Passa do meio-dia e a maior parte dorme sob a sombra dos contêineres no intervalo do almoço. Os termômetros marcam 30ºC. A sensação térmica é muito pior.
No horizonte, avista-se uma área completamente inacabada, com construção a todo vapor, trabalhadores indo e vindo, máquinas e poeira no ar.
Encontro um casal de brasileiros em minha direção. Eles contam que levaram duas horas apenas para fazer o check-in na habitação.
“A ideia em si foi muito boa. Mas tivemos muitos problemas. Quando chegamos, vazava água do box do chuveiro e o ar-condicionado não funcionava”, conta o engenheiro de produção, Vitor Rossini, 26 anos.
“Ficamos uns dias apenas com o ventilador do ar. Fica muito quente. Acordamos pingando suor”, complementa a administradora, Carol Rossini, 28.
Eles contam que conheceram brasileiros que forma colocados em quartos recém-construídos com água suja e cheiro de esgoto. Outros tiveram de passar a primeira noite desabrigados, por falta de quartos.
Mais à frente,
um grupo de amigos do Curdistão almoça sentado no chão. Não há cadeiras. “Não é
bom. O chuveiro não funciona. Não tem água e a parte elétrica é ruim”, diz
Mohammad Adris.
Preço de luxo no pior hotel da vida
Os bolivianos Rodrigo Queiros, 32, e Camila Fiorilo, 31, mexem no computador. Eles compraram um pacote que inclui café-da-manhã e jantar e pagaram mais de 200 dólares por noite, por pessoa.
“O wi-fi não funciona. Não é o que nos prometeram”, inicia Queiros.
“O ar-condicionado é uma maquininha, não basta. O preço não faz jus ao local. Antes daqui estivemos no Bahrein, Dubai e Egito e ficamos em hotéis muito melhores por preços muito menores”, prossegue.
“Quanto mais fundo você vai, mais feio é. Há problemas nos banheiros. Tem obras e trabalhadores o dia todo. Brincamos que é o hotel mais caro em que já ficamos na vida. E também o pior”, brinca Camila.

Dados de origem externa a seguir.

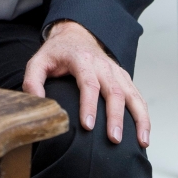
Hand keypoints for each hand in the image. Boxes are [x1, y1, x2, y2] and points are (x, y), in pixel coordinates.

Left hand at [22, 19, 149, 146]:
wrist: (76, 35)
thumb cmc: (57, 53)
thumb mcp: (38, 61)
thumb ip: (33, 81)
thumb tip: (38, 103)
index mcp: (81, 60)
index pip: (88, 83)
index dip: (89, 105)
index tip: (88, 126)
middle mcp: (103, 65)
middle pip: (114, 91)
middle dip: (115, 116)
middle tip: (114, 139)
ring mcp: (116, 71)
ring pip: (132, 94)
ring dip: (139, 118)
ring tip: (142, 141)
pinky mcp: (124, 78)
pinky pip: (138, 96)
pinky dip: (144, 115)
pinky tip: (144, 135)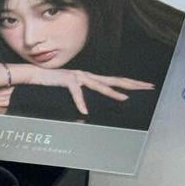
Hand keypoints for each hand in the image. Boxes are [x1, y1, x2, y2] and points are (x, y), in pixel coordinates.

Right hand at [28, 67, 154, 116]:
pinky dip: (80, 102)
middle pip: (115, 80)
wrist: (36, 74)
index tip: (146, 86)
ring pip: (99, 85)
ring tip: (125, 99)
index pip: (116, 80)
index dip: (132, 82)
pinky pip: (76, 93)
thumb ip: (85, 92)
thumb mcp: (74, 87)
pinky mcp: (67, 80)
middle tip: (148, 86)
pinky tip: (84, 111)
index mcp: (92, 77)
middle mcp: (88, 75)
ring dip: (112, 93)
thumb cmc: (55, 82)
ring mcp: (79, 76)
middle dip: (133, 84)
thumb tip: (92, 105)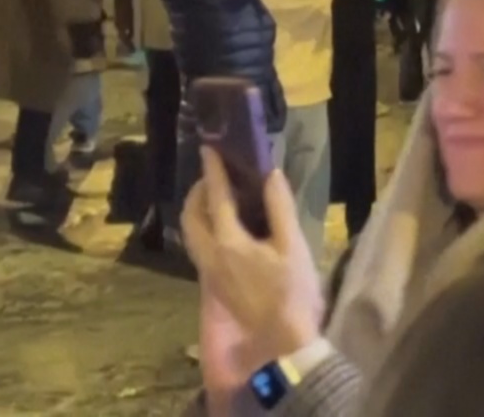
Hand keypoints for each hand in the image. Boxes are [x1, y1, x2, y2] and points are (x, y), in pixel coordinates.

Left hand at [181, 149, 323, 379]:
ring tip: (217, 196)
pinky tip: (225, 224)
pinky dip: (204, 225)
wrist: (281, 335)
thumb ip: (279, 207)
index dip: (213, 171)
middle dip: (197, 191)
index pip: (216, 198)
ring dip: (198, 209)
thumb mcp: (292, 245)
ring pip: (191, 232)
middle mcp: (210, 254)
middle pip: (191, 216)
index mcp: (229, 241)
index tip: (209, 148)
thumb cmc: (291, 288)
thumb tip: (270, 175)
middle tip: (214, 174)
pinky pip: (199, 244)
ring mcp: (208, 270)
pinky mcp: (213, 281)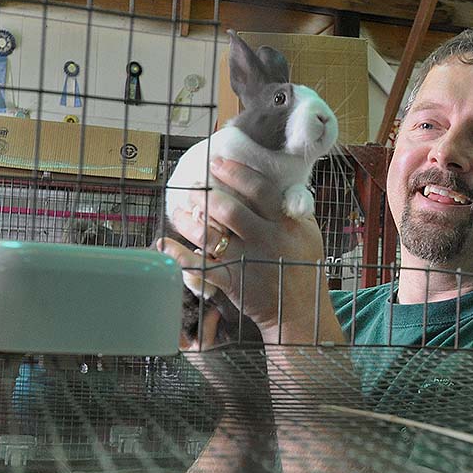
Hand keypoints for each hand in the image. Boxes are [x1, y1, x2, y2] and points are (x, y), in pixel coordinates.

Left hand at [159, 157, 341, 343]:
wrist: (301, 310)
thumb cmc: (303, 267)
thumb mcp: (308, 233)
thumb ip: (293, 207)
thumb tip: (275, 180)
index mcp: (286, 223)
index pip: (259, 189)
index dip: (235, 173)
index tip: (216, 163)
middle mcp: (267, 238)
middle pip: (229, 209)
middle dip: (204, 195)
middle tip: (192, 189)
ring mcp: (249, 260)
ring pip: (211, 235)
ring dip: (188, 221)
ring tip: (178, 212)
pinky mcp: (234, 281)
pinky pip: (201, 266)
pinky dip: (179, 255)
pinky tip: (164, 244)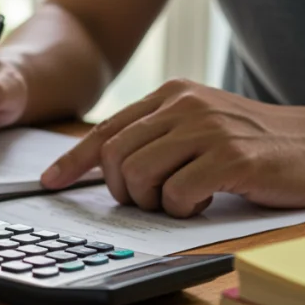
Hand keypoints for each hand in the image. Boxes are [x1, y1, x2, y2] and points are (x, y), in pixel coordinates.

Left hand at [42, 79, 304, 216]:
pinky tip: (204, 203)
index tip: (51, 182)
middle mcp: (185, 105)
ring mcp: (208, 129)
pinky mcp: (231, 159)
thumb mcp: (200, 125)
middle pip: (116, 155)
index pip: (106, 129)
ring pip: (140, 174)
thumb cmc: (253, 144)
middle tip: (146, 200)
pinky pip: (176, 193)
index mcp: (171, 94)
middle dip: (121, 189)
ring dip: (151, 201)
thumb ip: (156, 135)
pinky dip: (181, 209)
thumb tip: (104, 163)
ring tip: (180, 200)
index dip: (74, 160)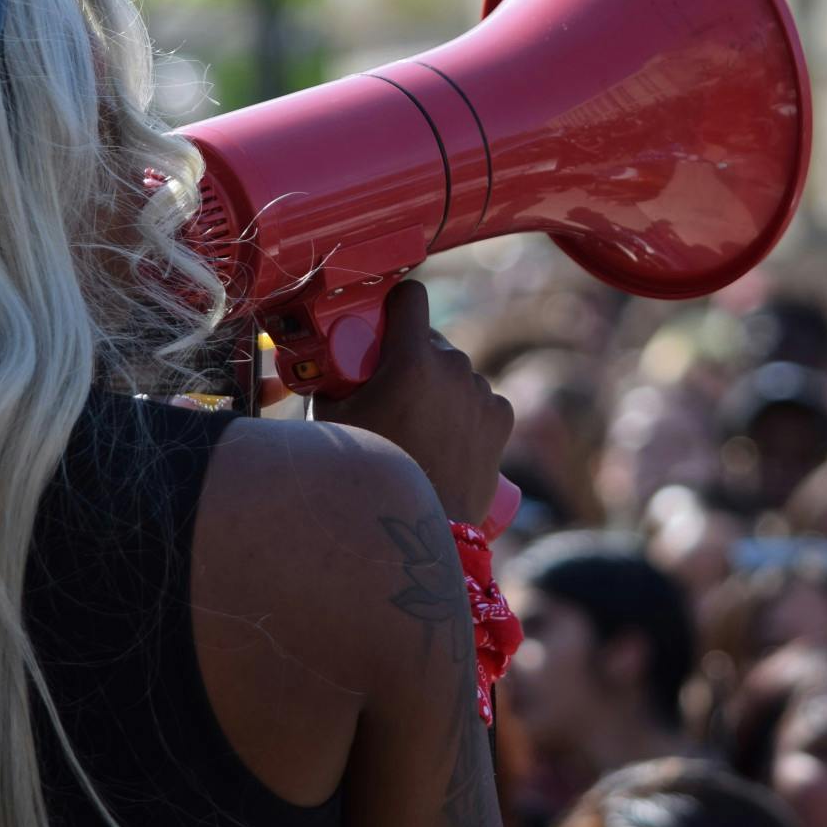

"Quando cruzamos a rua para os fundos é como sair do bairro nobre e chegar à favela", reforça Queiros, usando a mesma expressão dos argentinos Martín e Germán.
Já o mexicano Marcos Cruz, 46, conta que teve de dormir sem colchão na primeira noite. “Os primeiros dias foram um caos. Estava sujo e horrível. É complicando pois ainda agora há trabalhadores se esmerando para concluir as obras”.